# A True Story (I was told)



## Reformingstudent (Mar 30, 2006)

A few days ago I was having some work done at the local Ford Dealership. A blonde came in and asked for a seven-hundred-ten. 

We all looked at each other and another customer asked, "What is a seven-hundred-ten?" 

She replied, "You know, the little piece in the middle of the engine, I have lost it and need a new one." She said that she did not know what it was but this piece had always been there. 

He gave her a piece of paper and a pen and asked her to draw what the piece looked like.

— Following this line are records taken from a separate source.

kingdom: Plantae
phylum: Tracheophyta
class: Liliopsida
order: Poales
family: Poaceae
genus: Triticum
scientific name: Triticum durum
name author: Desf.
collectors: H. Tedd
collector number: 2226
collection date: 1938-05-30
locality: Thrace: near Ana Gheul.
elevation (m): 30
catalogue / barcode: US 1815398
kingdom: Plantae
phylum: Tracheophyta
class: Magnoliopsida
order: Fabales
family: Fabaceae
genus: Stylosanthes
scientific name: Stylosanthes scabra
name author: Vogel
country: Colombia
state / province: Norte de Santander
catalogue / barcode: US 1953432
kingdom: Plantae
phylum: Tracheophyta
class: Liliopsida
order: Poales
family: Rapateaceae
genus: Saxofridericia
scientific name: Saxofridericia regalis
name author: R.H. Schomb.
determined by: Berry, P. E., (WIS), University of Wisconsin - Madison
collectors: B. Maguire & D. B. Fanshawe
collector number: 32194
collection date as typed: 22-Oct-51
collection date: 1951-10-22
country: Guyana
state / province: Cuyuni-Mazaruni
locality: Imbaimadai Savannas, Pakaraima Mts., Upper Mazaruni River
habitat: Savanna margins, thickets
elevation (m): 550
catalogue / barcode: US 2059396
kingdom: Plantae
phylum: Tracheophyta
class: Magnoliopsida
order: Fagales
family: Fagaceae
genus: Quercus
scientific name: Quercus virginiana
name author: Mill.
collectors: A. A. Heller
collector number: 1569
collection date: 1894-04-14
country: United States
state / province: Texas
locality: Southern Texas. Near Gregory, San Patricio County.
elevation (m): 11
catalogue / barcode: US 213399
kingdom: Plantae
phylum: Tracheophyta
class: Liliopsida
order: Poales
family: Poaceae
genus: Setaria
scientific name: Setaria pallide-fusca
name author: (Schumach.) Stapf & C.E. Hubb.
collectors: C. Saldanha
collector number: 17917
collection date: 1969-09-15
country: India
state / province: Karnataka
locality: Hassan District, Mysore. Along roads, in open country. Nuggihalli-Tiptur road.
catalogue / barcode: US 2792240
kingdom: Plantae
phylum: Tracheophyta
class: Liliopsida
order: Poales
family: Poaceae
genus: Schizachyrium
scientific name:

She drew a circle and in the middle of it wrote 710. He then took her over to another car, which had its hood up and asked, "Is there a 710 on this car?" 

She pointed and said, "Of course, it's right there.


----------



## ANT (Mar 30, 2006)




----------



## VictorBravo (Mar 30, 2006)

That just means you need a special kind of proprietary lubricant:

http://www.mobil1.com/USA-English/Lubes/PDS/GLXXENINDMOMobil_Pegasus_710.asp?Print=yes


----------



## LadyFlynt (Mar 30, 2006)




----------



## CDM (Mar 30, 2006)




----------



## Scott Shahan (Mar 30, 2006)




----------



## Arch2k (Mar 30, 2006)




----------



## turmeric (Mar 30, 2006)

So did they sell her some muffler-bearings?


----------



## MeanieCalvinist (Mar 30, 2006)

I have been in the Auto industry for 10 years now and have never heard of that.. too funny!!!


----------